As prevention is the most important aspect in the management of dental caries,12 the patient and parents were advised to reduce the frequency and amount of sugar consumption, and brushing instructions were given, including appropriate use of fluoridated dentifrices. Fluoride varnish application was carried out at 3-monthly intervals.

Sealing of the fissures of all permanent molars in children at high risk is recommended by the AAPD guidelines.8 Hence, UR6 and LR6 were sealed with resin sealants and it was planned to seal the premolars when they had fully erupted. Further, the palatal invaginations of UR1, UR2 and UL2 were sealed with resin sealants to reduce the risk of caries incidence.

It is well documented, that developmental anomalies of teeth, such as cervical enamel projections and enamel pearls, can result in localized periodontal attachment loss.13 Therefore, odontoplasty of UL1 and LL1 was carried out to facilitate plaque control.

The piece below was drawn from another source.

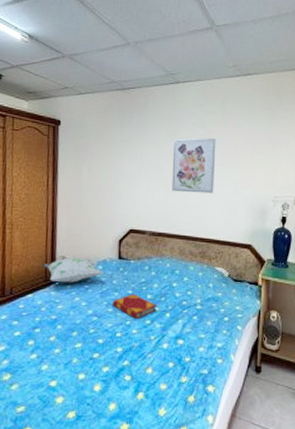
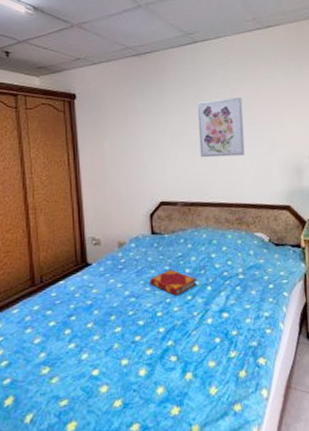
decorative pillow: present [43,256,103,283] -> none [72,236,137,265]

Early loss of primary molars can result in adverse outcomes, such as buccal crowding and impaction of permanent successors. In this patient, early loss of the primary molars resulted in space loss for the permanent successors. For the management of this potential crowding, the patient was referred for an orthodontic opinion.

The maintenance phase was aimed at monitoring plaque control, existing restorations, recurrent caries and teeth with dens invaginatus as well as providing professional fluoride therapy and sealing the fissures of premolars when they had erupted fully.

Conclusion

Providing dental care to a child with multiple dens invaginatus, together with multiple dental caries, poses a significant challenge to a clinician. However, the basic restorative paradigm should be applied when managing a child with multiple dental queries.